**What the task requires**.
Transcribe every line of the rows from the one containing "name to connect" through the final line, both ends included, copying each character as it stands.

——————————

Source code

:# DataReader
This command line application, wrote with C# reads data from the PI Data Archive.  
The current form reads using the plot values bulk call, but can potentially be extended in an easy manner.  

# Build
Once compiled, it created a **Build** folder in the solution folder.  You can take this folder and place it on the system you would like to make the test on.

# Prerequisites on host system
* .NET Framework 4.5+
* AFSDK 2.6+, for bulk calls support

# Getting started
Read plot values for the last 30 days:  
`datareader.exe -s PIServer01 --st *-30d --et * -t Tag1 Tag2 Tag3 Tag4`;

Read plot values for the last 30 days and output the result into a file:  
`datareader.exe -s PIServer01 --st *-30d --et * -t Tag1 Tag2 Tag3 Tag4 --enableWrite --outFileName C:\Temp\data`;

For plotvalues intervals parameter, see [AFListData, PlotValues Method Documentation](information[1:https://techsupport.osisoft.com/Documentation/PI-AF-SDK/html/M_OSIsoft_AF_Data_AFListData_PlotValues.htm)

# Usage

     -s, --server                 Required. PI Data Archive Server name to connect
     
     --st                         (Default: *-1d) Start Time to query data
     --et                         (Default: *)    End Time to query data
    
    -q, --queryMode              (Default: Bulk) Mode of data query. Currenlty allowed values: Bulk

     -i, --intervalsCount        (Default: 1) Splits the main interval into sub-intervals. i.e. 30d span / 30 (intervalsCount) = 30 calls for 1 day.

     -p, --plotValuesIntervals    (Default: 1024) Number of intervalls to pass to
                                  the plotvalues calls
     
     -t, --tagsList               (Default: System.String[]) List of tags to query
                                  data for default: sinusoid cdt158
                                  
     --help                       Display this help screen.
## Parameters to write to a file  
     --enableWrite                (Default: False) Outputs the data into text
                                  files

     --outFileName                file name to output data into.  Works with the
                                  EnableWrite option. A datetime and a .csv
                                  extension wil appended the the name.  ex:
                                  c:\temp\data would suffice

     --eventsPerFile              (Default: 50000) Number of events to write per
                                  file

——————————

**Task solution**.
     -s, --server                 Required. PI Data Archive Server name to connect
     
     --st                         (Default: *-1d) Start Time to query data
     --et                         (Default: *)    End Time to query data
    
    -q, --queryMode              (Default: Bulk) Mode of data query. Currenlty allowed values: Bulk

     -i, --intervalsCount        (Default: 1) Splits the main interval into sub-intervals. i.e. 30d span / 30 (intervalsCount) = 30 calls for 1 day.

     -p, --plotValuesIntervals    (Default: 1024) Number of intervalls to pass to
                                  the plotvalues calls
     
     -t, --tagsList               (Default: System.String[]) List of tags to query
                                  data for default: sinusoid cdt158
                                  
     --help                       Display this help screen.
## Parameters to write to a file  
     --enableWrite                (Default: False) Outputs the data into text
                                  files

     --outFileName                file name to output data into.  Works with the
                                  EnableWrite option. A datetime and a .csv
                                  extension wil appended the the name.  ex:
                                  c:\temp\data would suffice

     --eventsPerFile              (Default: 50000) Number of events to write per
                                  file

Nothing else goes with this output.